* Prompt
From the listing below, pick out each line with the word "labels".

··· Records for the exercise

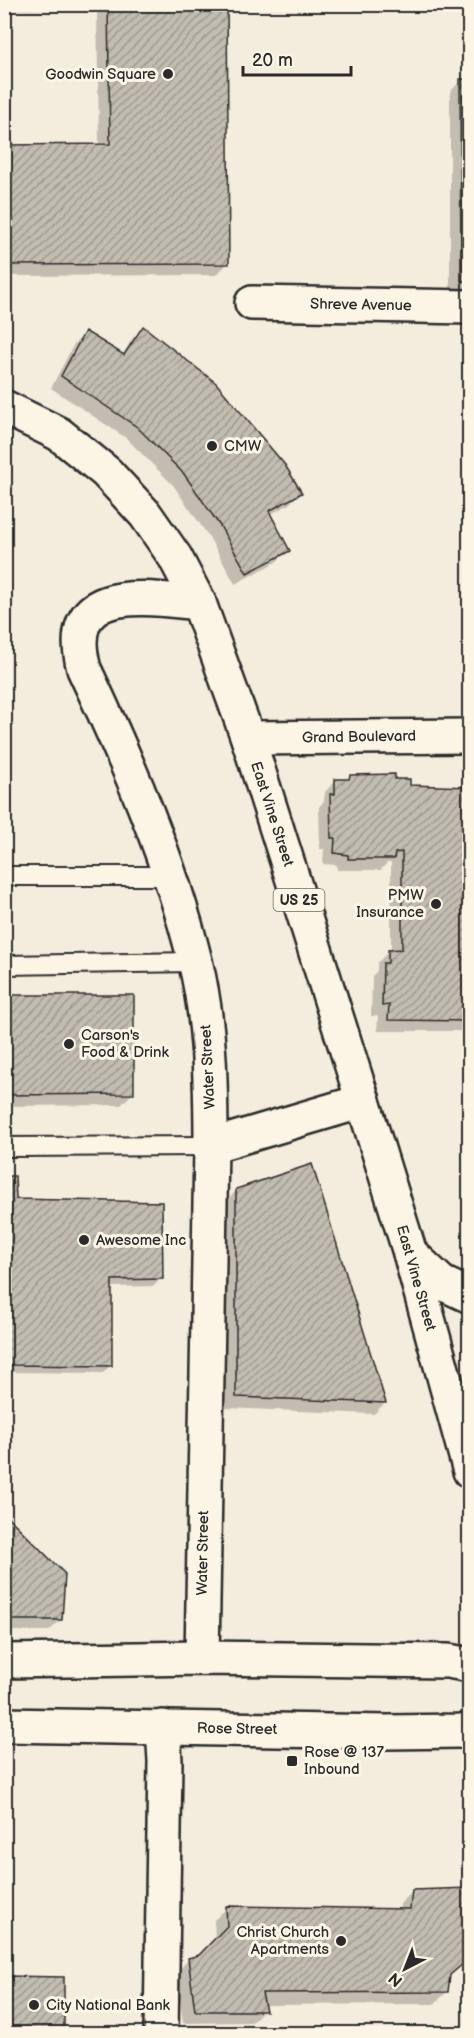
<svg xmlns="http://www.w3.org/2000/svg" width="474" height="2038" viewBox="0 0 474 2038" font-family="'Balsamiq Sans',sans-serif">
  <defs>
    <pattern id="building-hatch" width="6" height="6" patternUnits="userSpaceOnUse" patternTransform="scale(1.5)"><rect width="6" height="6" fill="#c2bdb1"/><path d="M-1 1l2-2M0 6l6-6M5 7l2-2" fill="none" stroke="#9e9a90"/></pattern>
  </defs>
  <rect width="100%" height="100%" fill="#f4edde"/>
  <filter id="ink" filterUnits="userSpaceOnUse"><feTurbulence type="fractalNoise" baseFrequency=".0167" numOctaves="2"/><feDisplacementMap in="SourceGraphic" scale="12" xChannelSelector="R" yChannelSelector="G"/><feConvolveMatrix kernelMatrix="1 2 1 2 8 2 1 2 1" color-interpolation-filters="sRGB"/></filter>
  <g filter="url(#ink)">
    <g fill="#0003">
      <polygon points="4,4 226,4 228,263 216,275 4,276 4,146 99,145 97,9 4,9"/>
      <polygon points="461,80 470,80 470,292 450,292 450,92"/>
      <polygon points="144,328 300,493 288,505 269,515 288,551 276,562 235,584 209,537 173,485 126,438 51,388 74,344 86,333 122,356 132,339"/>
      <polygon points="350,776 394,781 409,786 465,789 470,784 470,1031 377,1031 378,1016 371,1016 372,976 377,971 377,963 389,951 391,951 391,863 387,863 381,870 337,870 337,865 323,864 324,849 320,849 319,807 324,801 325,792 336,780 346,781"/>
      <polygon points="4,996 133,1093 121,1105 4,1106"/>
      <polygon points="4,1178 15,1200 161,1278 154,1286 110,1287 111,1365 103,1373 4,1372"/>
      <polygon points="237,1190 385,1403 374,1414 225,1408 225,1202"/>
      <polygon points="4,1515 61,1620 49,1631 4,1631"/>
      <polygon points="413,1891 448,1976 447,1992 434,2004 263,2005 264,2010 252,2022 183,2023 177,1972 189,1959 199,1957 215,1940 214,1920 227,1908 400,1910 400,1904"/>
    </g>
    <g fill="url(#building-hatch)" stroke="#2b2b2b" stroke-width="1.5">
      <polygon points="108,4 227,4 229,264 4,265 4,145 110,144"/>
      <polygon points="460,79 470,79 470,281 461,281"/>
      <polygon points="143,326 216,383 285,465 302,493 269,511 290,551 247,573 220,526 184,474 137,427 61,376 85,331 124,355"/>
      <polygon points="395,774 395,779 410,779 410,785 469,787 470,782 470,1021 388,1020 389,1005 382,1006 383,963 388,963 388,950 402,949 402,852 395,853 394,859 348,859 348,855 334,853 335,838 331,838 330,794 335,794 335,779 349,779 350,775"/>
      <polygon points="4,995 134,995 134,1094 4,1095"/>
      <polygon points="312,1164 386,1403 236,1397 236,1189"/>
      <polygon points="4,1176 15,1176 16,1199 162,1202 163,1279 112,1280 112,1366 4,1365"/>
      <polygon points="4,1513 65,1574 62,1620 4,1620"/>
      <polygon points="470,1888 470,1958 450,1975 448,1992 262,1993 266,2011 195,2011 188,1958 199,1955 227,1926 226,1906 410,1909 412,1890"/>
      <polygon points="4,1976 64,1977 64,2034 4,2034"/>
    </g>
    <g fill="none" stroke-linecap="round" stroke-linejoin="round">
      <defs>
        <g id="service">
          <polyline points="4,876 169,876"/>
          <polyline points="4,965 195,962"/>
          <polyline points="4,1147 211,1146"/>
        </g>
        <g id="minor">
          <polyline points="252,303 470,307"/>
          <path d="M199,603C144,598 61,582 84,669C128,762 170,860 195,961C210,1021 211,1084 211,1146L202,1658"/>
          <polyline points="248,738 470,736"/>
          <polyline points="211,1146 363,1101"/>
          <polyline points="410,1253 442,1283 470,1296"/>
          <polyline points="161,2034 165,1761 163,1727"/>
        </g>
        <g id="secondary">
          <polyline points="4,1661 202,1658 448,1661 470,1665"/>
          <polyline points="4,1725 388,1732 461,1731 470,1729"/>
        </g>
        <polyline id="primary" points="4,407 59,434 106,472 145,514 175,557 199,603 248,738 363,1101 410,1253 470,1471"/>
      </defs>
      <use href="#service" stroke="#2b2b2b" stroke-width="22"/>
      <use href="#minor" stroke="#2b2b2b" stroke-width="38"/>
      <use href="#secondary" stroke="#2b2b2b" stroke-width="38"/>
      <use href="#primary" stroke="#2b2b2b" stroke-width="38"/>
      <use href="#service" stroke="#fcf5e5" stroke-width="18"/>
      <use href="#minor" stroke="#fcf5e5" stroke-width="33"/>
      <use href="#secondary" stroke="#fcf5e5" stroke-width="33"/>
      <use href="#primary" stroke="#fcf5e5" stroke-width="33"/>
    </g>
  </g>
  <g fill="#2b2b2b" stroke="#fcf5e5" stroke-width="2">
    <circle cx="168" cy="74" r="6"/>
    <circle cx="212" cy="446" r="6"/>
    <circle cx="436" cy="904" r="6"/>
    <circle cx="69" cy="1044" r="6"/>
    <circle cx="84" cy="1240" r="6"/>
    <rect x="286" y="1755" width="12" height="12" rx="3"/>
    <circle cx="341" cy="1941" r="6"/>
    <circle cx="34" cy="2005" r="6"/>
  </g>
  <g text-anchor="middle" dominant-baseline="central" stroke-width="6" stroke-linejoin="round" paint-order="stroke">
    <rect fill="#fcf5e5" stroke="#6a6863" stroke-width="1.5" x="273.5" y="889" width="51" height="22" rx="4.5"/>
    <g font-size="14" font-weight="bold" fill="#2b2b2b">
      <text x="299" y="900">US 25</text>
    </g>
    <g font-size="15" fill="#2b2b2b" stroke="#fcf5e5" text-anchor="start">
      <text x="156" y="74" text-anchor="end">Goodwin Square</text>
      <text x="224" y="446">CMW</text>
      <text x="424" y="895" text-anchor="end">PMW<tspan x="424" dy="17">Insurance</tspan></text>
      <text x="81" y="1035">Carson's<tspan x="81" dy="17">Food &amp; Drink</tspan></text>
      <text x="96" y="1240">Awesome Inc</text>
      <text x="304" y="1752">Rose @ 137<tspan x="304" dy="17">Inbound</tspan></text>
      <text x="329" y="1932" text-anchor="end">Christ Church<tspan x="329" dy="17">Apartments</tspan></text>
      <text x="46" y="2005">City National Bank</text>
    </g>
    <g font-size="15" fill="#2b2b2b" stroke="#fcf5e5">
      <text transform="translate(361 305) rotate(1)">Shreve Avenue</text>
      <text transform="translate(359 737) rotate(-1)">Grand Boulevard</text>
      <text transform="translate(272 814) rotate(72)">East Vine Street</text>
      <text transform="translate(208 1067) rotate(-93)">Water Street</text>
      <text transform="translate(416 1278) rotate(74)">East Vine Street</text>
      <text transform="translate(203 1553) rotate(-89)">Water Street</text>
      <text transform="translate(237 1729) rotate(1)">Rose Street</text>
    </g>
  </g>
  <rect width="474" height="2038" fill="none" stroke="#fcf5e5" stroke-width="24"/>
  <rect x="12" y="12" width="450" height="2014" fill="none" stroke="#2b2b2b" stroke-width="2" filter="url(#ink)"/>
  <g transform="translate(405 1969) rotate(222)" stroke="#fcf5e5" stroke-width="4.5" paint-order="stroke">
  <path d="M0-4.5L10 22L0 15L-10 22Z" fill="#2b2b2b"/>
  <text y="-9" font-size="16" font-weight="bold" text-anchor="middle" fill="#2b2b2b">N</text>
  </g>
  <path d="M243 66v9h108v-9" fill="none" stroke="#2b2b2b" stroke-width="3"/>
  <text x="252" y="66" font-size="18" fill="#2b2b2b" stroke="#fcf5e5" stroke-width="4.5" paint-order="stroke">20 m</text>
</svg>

······
··· Records for the exercise

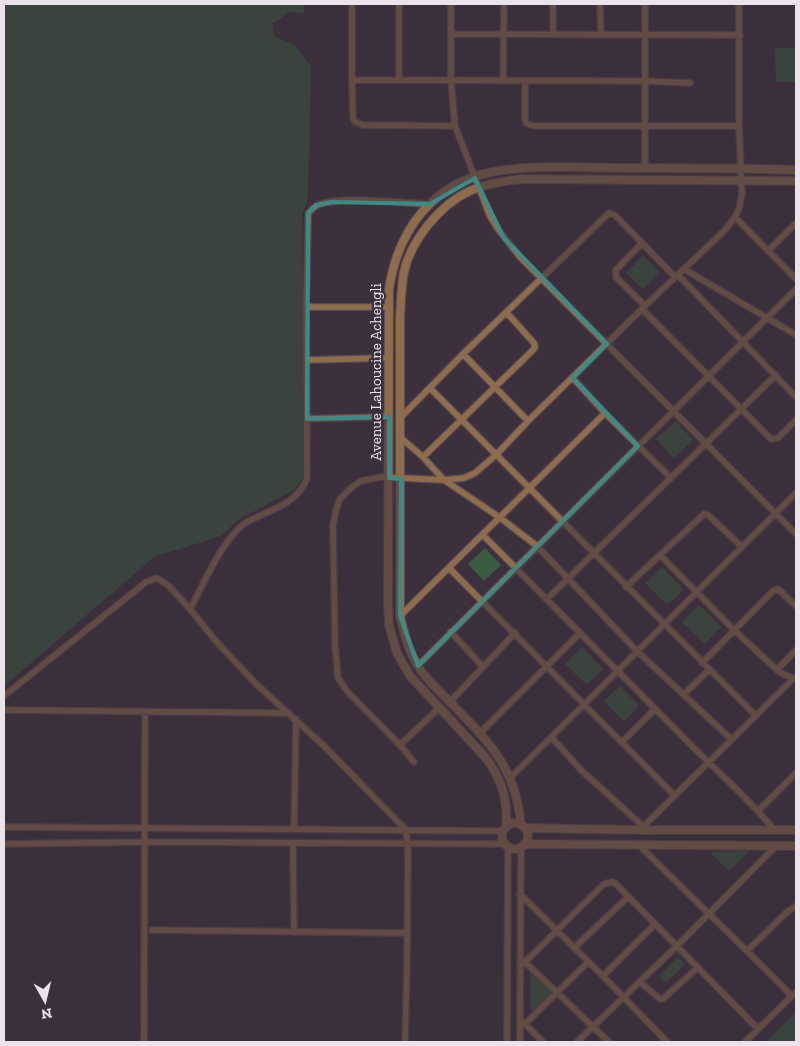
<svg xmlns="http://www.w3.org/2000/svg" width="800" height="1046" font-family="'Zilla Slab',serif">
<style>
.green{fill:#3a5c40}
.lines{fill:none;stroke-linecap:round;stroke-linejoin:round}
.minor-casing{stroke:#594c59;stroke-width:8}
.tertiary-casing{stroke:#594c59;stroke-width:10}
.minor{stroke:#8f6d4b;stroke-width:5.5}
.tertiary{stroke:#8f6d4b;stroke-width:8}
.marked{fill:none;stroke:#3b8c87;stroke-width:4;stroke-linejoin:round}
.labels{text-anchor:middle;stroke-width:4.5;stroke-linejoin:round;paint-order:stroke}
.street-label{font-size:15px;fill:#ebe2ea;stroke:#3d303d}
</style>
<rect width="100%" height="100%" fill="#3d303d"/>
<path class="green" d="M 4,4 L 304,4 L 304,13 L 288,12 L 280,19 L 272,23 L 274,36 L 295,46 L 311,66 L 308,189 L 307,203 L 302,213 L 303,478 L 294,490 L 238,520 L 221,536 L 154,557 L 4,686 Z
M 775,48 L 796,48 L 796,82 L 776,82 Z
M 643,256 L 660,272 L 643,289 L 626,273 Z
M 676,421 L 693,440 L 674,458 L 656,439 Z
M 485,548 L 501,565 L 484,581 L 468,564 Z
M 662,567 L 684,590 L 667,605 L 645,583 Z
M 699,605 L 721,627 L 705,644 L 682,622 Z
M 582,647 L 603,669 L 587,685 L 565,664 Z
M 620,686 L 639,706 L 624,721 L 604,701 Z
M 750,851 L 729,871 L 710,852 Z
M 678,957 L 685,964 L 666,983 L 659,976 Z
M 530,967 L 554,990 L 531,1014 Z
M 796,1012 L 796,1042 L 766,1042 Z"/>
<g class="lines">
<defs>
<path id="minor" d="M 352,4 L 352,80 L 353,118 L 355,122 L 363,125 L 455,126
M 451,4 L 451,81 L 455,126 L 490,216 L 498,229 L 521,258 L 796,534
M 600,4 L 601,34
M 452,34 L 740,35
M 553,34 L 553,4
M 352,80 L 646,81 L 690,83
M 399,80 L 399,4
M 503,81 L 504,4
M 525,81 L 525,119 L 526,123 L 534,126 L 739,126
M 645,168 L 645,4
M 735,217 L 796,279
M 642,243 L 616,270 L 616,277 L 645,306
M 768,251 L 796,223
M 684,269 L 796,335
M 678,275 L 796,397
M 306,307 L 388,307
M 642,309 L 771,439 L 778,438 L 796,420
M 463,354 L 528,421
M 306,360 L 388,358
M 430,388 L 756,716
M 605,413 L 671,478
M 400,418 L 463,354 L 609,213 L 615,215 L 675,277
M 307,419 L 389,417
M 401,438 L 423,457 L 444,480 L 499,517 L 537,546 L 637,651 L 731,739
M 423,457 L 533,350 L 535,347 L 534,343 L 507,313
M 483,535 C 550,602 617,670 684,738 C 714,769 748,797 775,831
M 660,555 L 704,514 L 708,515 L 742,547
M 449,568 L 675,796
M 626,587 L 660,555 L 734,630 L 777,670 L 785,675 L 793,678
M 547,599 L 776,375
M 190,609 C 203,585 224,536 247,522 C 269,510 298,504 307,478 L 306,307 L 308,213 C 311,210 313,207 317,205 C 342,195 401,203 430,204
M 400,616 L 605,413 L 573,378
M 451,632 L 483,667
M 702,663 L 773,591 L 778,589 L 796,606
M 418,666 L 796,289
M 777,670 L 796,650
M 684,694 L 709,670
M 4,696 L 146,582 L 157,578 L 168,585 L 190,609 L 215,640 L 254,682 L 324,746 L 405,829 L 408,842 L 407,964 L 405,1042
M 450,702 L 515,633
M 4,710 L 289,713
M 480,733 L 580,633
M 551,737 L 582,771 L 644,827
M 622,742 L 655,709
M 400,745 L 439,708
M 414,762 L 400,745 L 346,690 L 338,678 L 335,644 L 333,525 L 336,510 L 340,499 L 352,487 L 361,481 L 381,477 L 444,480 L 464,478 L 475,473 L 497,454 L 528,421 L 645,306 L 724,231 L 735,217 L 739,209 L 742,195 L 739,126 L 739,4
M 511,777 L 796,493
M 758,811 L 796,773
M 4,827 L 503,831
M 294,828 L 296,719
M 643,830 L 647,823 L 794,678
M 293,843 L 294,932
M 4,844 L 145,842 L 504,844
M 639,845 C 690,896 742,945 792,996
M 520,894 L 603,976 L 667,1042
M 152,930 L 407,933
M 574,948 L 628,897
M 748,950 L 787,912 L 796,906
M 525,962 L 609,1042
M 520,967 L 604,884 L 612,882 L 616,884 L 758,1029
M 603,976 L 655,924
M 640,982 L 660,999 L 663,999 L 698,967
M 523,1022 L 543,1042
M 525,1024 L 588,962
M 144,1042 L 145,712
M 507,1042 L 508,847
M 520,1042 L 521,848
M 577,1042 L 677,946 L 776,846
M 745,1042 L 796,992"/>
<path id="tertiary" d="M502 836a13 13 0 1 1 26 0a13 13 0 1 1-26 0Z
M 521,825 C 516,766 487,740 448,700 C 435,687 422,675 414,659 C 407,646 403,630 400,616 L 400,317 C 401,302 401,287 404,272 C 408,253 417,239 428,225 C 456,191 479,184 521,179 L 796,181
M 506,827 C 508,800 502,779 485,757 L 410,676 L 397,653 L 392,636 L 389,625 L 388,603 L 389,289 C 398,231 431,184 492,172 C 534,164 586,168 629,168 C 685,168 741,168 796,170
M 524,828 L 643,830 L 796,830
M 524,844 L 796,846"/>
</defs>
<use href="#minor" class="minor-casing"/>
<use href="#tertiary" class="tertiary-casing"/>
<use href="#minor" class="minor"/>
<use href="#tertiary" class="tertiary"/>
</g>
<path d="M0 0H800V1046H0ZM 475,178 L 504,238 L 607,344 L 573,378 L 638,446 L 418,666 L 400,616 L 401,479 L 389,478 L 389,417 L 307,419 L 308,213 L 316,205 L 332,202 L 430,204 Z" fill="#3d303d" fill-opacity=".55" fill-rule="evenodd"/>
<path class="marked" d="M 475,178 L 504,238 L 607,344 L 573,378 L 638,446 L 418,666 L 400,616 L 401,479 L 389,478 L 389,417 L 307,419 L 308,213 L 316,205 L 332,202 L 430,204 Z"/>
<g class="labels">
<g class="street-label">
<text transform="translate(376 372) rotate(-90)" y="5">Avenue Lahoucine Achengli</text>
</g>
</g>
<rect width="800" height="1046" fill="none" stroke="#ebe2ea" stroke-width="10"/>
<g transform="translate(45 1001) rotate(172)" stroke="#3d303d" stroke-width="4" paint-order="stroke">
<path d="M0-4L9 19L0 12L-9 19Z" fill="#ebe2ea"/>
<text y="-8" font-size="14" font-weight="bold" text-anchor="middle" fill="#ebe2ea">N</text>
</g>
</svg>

······

* Written answer
.labels{text-anchor:middle;stroke-width:4.5;stroke-linejoin:round;paint-order:stroke}
<g class="labels">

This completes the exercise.